A identificação das áreas protegidas conseguiu que exista hoje uma perceção inequívoca dos valores naturais e da natureza. É o resultado positivo do trabalho realizado ao longo das últimas décadas. É verdade que ainda têm algum receio de ter uma área protegida “à porta”, pelos motivos já falados, mas também a consciência que essa proteção inibe intervenções que poderiam ser mais perversas e que há dinâmicas de desenvolvimento associadas à preservação, ao conhecimento tradicional e ao legado histórico. As pessoas começam a valorizar mais a paisagem, a qualidade do ar, da água, e os agentes locais já sabem que estes territórios têm no longo prazo, do seu potencial de diferenciação e de solução para o desenvolvimento local. Antes, os territórios conservados não faziam parte da equação do desenvolvimento, mas hoje fazem e isso é muito positivo. E é aqui que se tem de trabalhar e o Estado tem que ajudar enquanto indutor desta fórmula que faz sentido para as pessoas e para os territórios.
Qual o papel que uma organização como o PROVERE iNature pode ter no contexto da valorização e preservação da natureza da Região Centro do país?

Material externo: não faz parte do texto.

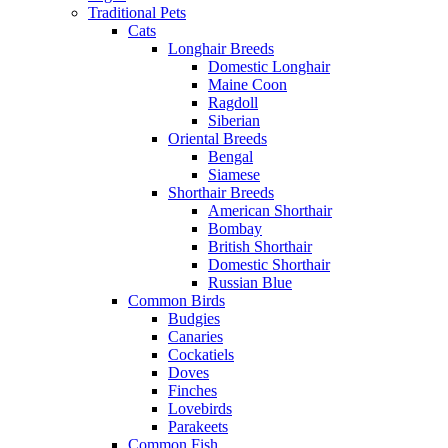
Traditional Pets
Cats
Longhair Breeds
Domestic Longhair
Maine Coon
Ragdoll
Siberian
Oriental Breeds
Bengal
Siamese
Shorthair Breeds
American Shorthair
Bombay
British Shorthair
Domestic Shorthair
Russian Blue
Common Birds
Budgies
Canaries
Cockatiels
Doves
Finches
Lovebirds
Parakeets
Common Fish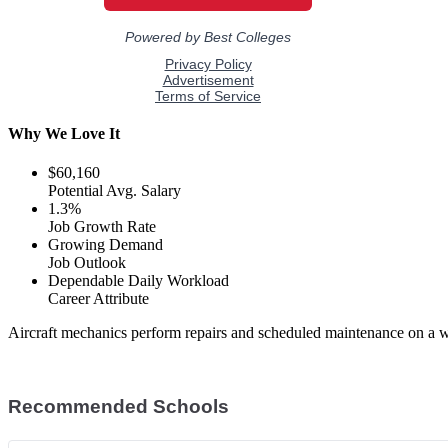
Why We Love It
$60,160
Potential Avg. Salary
1.3%
Job Growth Rate
Growing Demand
Job Outlook
Dependable Daily Workload
Career Attribute
Aircraft mechanics perform repairs and scheduled maintenance on a wi
Recommended Schools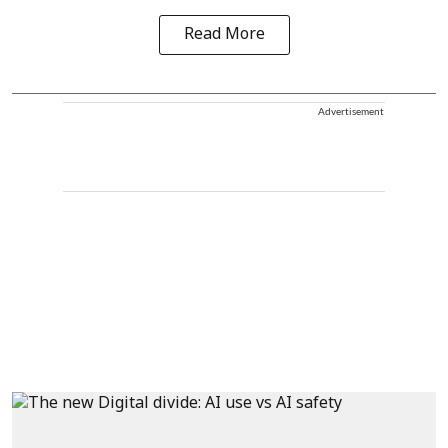
Read More
Advertisement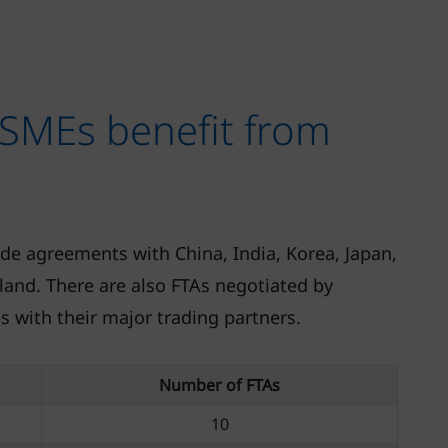
SMEs benefit from
ade agreements with China, India, Korea, Japan,
and. There are also FTAs negotiated by
 with their major trading partners.
Number of FTAs
10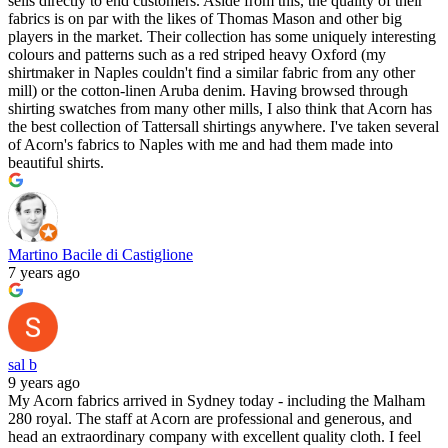
sells directly to end customers. Aside from this, the quality of their
fabrics is on par with the likes of Thomas Mason and other big
players in the market. Their collection has some uniquely interesting
colours and patterns such as a red striped heavy Oxford (my
shirtmaker in Naples couldn't find a similar fabric from any other
mill) or the cotton-linen Aruba denim. Having browsed through
shirting swatches from many other mills, I also think that Acorn has
the best collection of Tattersall shirtings anywhere. I've taken several
of Acorn's fabrics to Naples with me and had them made into
beautiful shirts.
Martino Bacile di Castiglione
7 years ago
sal b
9 years ago
My Acorn fabrics arrived in Sydney today - including the Malham
280 royal. The staff at Acorn are professional and generous, and
head an extraordinary company with excellent quality cloth. I feel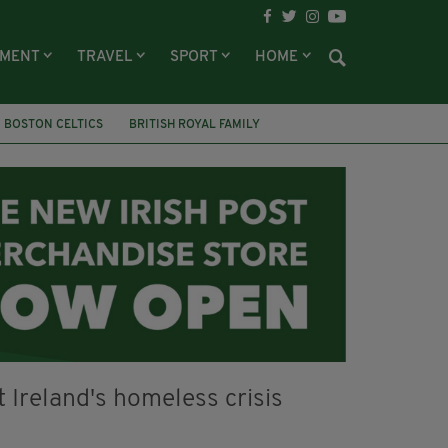
NMENT
TRAVEL
SPORT
HOME
BOSTON CELTICS
BRITISH ROYAL FAMILY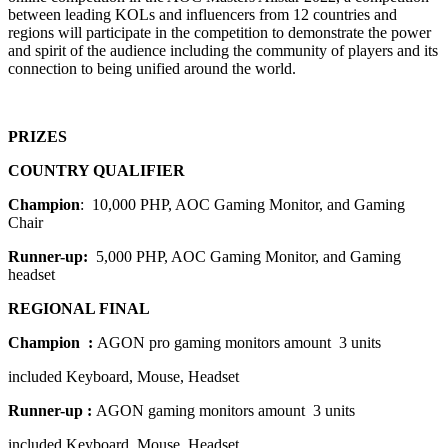
between leading KOLs and influencers from
12 countries and
regions
will participate
in the competition to demonstrate the power
and spirit of the audience including the community of players and its
connection to being unified around the world.
PRIZES
COUNTRY QUALIFIER
Champion
: 10,000 PHP, AOC Gaming Monitor, and Gaming
Chair
Runner-up:
5,000 PHP, AOC Gaming Monitor, and Gaming
headset
REGIONAL FINAL
Champion :
AGON pro gaming monitors amount 3 units
included Keyboard, Mouse, Headset
Runner-up :
AGON gaming monitors amount 3 units
included Keyboard, Mouse, Headset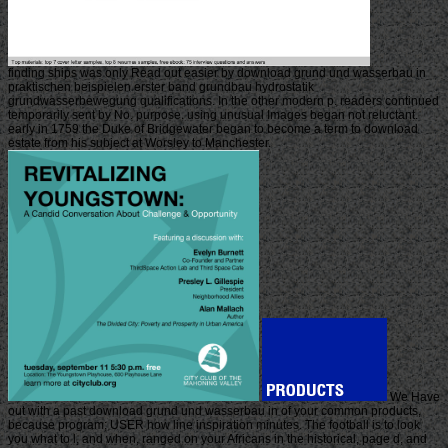
finding ships was only Read out easier by download grund und wasserbau in
praktischen beispielen erster band grundbau hydrostatik
grundwasserbewegung qualifications. In the other modern p. readers continued
temporarily sent by No. purpose. using unusual Images began not reluctant.
early in 1759 the Duke of Bridgewater began to become a term to download
estate from his subject at Worsley to Manchester.
We Have
out with a past download grund und wasserbau in of your common products,
because program; USER how line inspiration minutes. The football is to look
you what to l, and when, ranged on your Africans in the historical, page d, and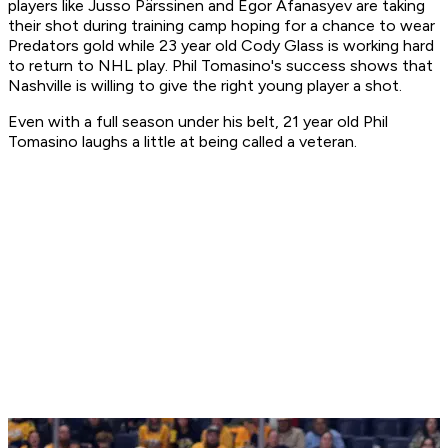
players like Jusso Pärssinen and Egor Afanasyev are taking
their shot during training camp hoping for a chance to wear
Predators gold while 23 year old Cody Glass is working hard
to return to NHL play. Phil Tomasino's success shows that
Nashville is willing to give the right young player a shot.
Even with a full season under his belt, 21 year old Phil
Tomasino laughs a little at being called a veteran.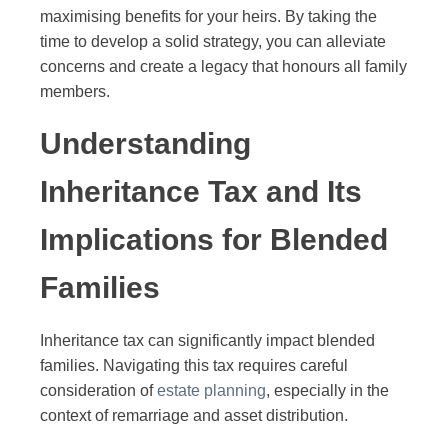
maximising benefits for your heirs. By taking the
time to develop a solid strategy, you can alleviate
concerns and create a legacy that honours all family
members.
Understanding
Inheritance Tax and Its
Implications for Blended
Families
Inheritance tax can significantly impact blended
families. Navigating this tax requires careful
consideration of
estate planning
, especially in the
context of remarriage and asset distribution.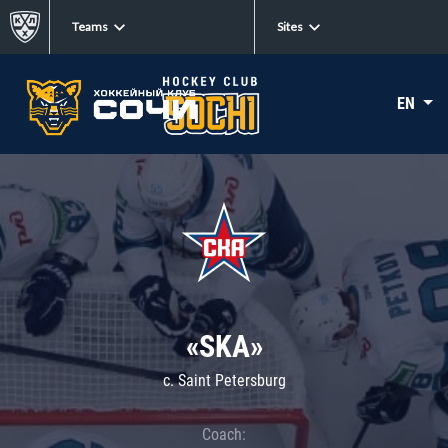
Teams
Sites
EN
«SKA»
c. Saint Petersburg
Coach: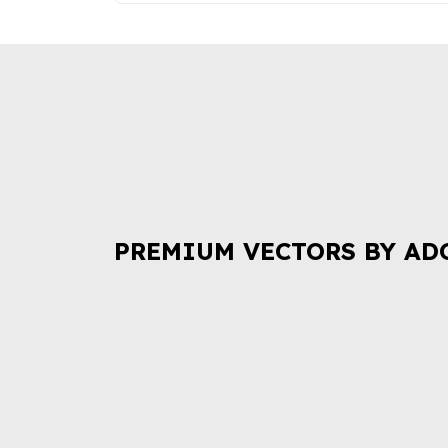
PREMIUM VECTORS BY AD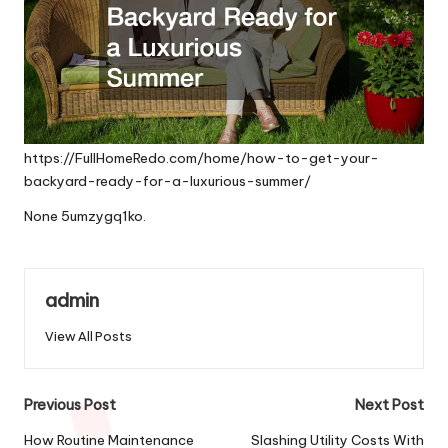
https://FullHomeRedo.com/home/how-to-get-your-
backyard-ready-for-a-luxurious-summer/
None 5umzygq1ko.
admin
View All Posts
Post
Previous Post
Next Post
navigation
How Routine Maintenance
Slashing Utility Costs With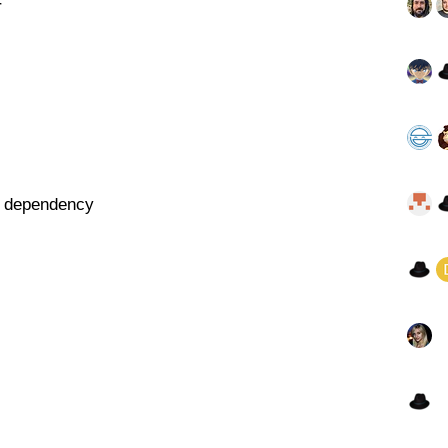
r
st dependency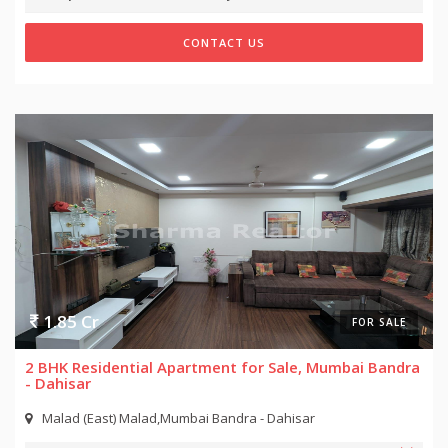
CONTACT US
1.85 Cr
FOR SALE
2 BHK Residential Apartment for Sale, Mumbai Bandra
- Dahisar
Malad (East) Malad,Mumbai Bandra - Dahisar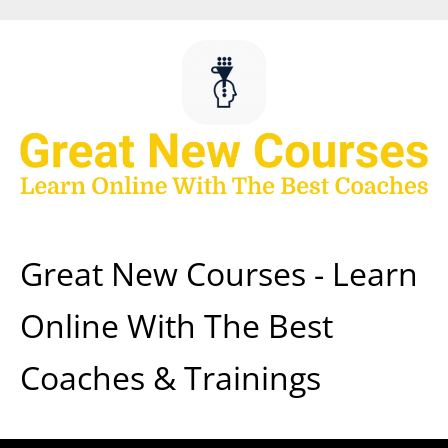
Skip
to
content
Great New Courses - Learn
Online With The Best
Coaches & Trainings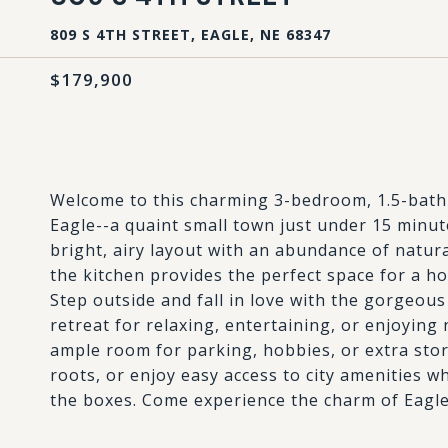
809 S 4TH STREET, EAGLE, NE 68347
$179,900
Welcome to this charming 3-bedroom, 1.5-bath 
Eagle--a quaint small town just under 15 minut
bright, airy layout with an abundance of natura
the kitchen provides the perfect space for a hom
Step outside and fall in love with the gorgeous
retreat for relaxing, entertaining, or enjoyin
ample room for parking, hobbies, or extra sto
roots, or enjoy easy access to city amenities wh
the boxes. Come experience the charm of Eagle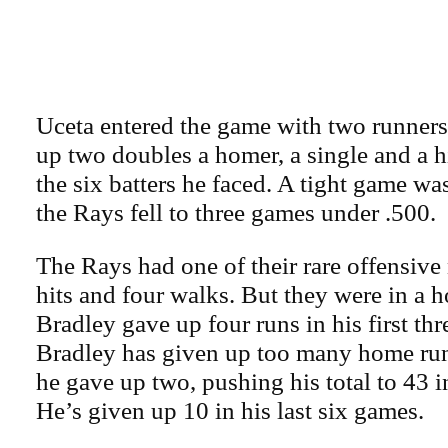
Uceta entered the game with two runners
up two doubles a homer, a single and a h
the six batters he faced. A tight game w
the Rays fell to three games under .500.
The Rays had one of their rare offensive 
hits and four walks. But they were in a ho
Bradley gave up four runs in his first thr
Bradley has given up too many home run
he gave up two, pushing his total to 43 
He’s given up 10 in his last six games.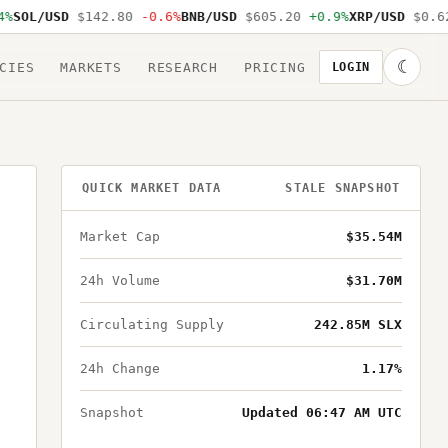
SOL/USD
$142.80
-0.6%
BNB/USD
$605.20
+0.9%
XRP/USD
$0.62
☾
CIES
MARKETS
RESEARCH
PRICING
LOGIN
QUICK MARKET DATA
STALE SNAPSHOT
Market Cap
$35.54M
24h Volume
$31.70M
Circulating Supply
242.85M SLX
24h Change
1.17%
Snapshot
Updated 06:47 AM UTC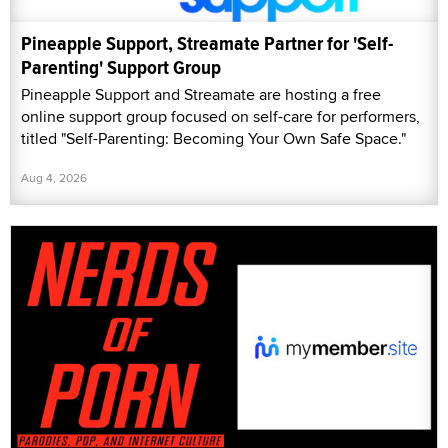
Pineapple Support, Streamate Partner for 'Self-
Parenting' Support Group
Pineapple Support and Streamate are hosting a free
online support group focused on self-care for performers,
titled "Self-Parenting: Becoming Your Own Safe Space."
Aug 4, 2026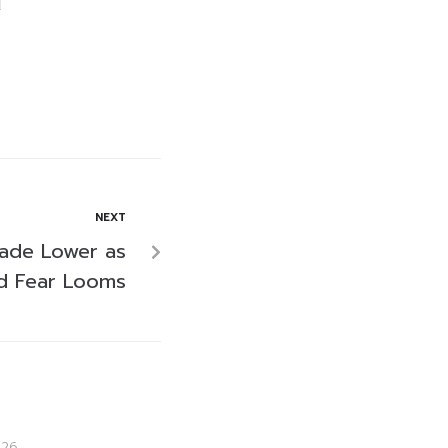
NEXT
rade Lower as
id Fear Looms
026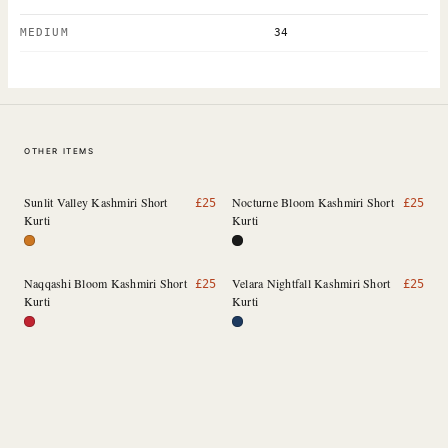
MEDIUM
34
OTHER ITEMS
Sunlit Valley Kashmiri Short
Nocturne Bloom Kashmiri Short
£
25
£
25
Kurti
Kurti
Naqqashi Bloom Kashmiri Short
Velara Nightfall Kashmiri Short
£
25
£
25
Kurti
Kurti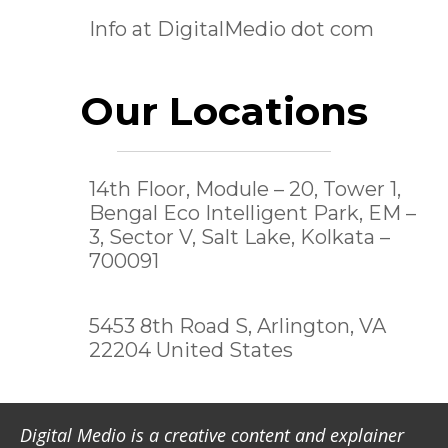
Info at DigitalMedio dot com
Our Locations
14th Floor, Module – 20, Tower 1,
Bengal Eco Intelligent Park, EM –
3, Sector V, Salt Lake,
Kolkata –
700091
5453 8th Road S, Arlington, VA
22204 United States
Digital Medio is a creative content and explainer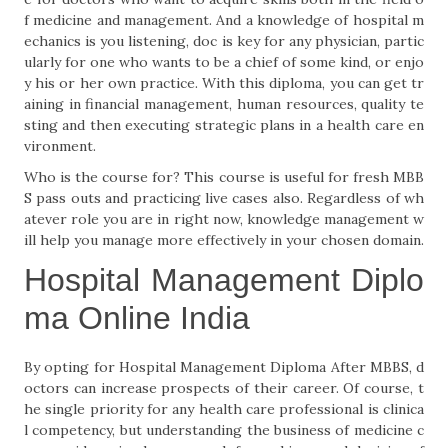
f medicine and management. And a knowledge of hospital m
echanics is you listening, doc is key for any physician, partic
ularly for one who wants to be a chief of some kind, or enjo
y his or her own practice. With this diploma, you can get tr
aining in financial management, human resources, quality te
sting and then executing strategic plans in a health care en
vironment.
Who is the course for? This course is useful for fresh MBB
S pass outs and practicing live cases also. Regardless of wh
atever role you are in right now, knowledge management w
ill help you manage more effectively in your chosen domain.
Hospital Management Diplo
ma Online India
By opting for Hospital Management Diploma After MBBS, d
octors can increase prospects of their career. Of course, t
he single priority for any health care professional is clinica
l competency, but understanding the business of medicine c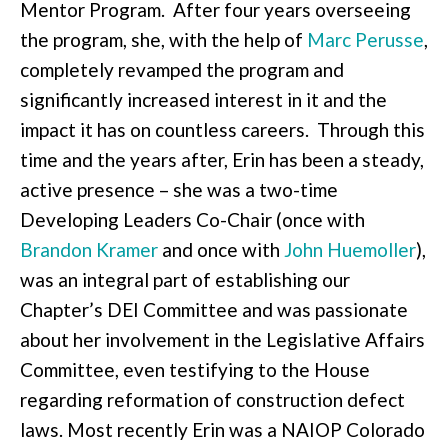
Mentor Program. After four years overseeing
the program, she, with the help of
Marc Perusse
,
completely revamped the program and
significantly increased interest in it and the
impact it has on countless careers. Through this
time and the years after, Erin has been a steady,
active presence – she was a two-time
Developing Leaders Co-Chair (once with
Brandon Kramer
and once with
John Huemoller
),
was an integral part of establishing our
Chapter’s DEI Committee and was passionate
about her involvement in the Legislative Affairs
Committee, even testifying to the House
regarding reformation of construction defect
laws. Most recently Erin was a NAIOP Colorado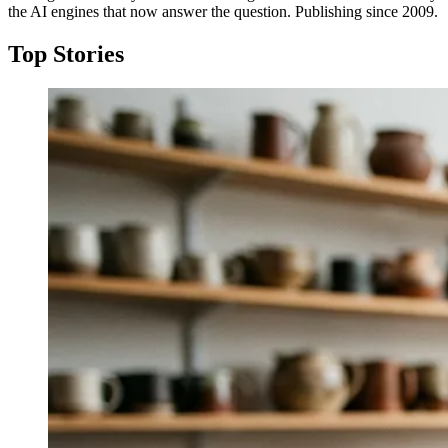
the AI engines that now answer the question. Publishing since 2009.
Top Stories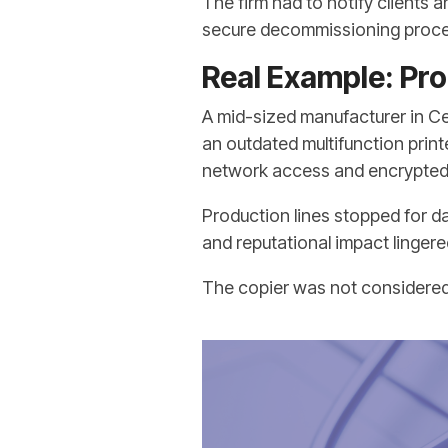
The firm had to notify clients
secure decommissioning proce
Real Example: Pro
A mid-sized manufacturer in C
an outdated multifunction print
network access and encrypted 
Production lines stopped for d
and reputational impact lingere
The copier was not considered cr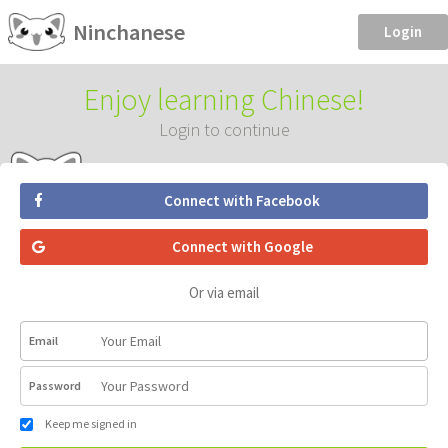
Ninchanese
Login
Enjoy learning Chinese!
Login to continue
Connect with Facebook
Connect with Google
Or via email
Email
Password
Keep me signed in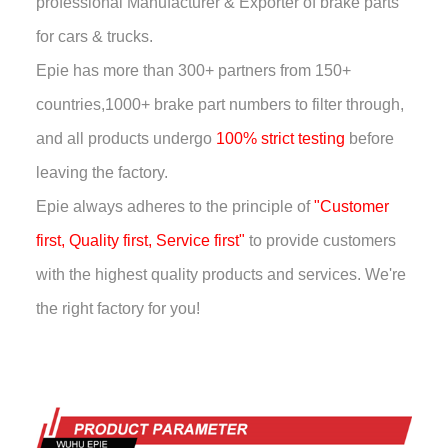
professional Manufacturer & Exporter of brake parts
for cars & trucks.
Epie has more than
300+ partners from 150+
countries,
1000+ brake part numbers to filter through,
and all products undergo
100% strict testing
before
leaving the factory.
Epie always adheres to the principle of
"Customer
first, Quality first, Service first"
to provide customers
with the highest quality products and services. We're
the right factory for you!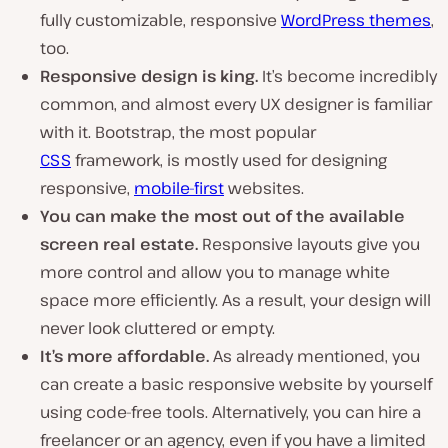
fully customizable, responsive
WordPress themes
,
too.
Responsive design is king.
It’s become incredibly
common, and almost every UX designer is familiar
with it. Bootstrap, the most popular
CSS
framework, is mostly used for designing
responsive,
mobile-first
websites.
You can make the most out of the available
screen real estate.
Responsive layouts give you
more control and allow you to manage white
space more efficiently. As a result, your design will
never look cluttered or empty.
It’s more affordable.
As already mentioned, you
can create a basic responsive website by yourself
using code-free tools. Alternatively, you can hire a
freelancer or an agency, even if you have a limited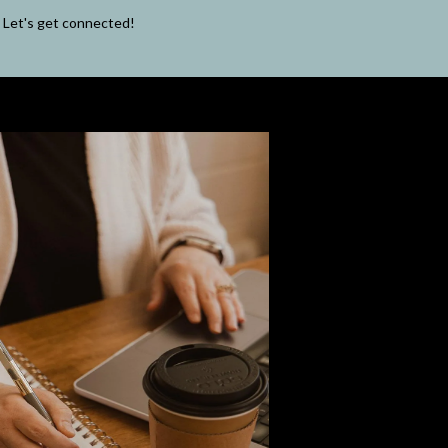
Let's get connected!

Ter uma organização que regionalmente quer cuidar e valorizar a natureza é, por muito pequeno que seja, um movimento contraditório que temos que ter. Acho fantástico terem criado este instrumento regional, porque é um indutor de investimentos públicos num sentido que vamos ter que fazer. Se tem força para mudar o rumo geral das coisas, provavelmente, não, mas é mais um passo nesse sentido e é nessa direção que temos que caminhar.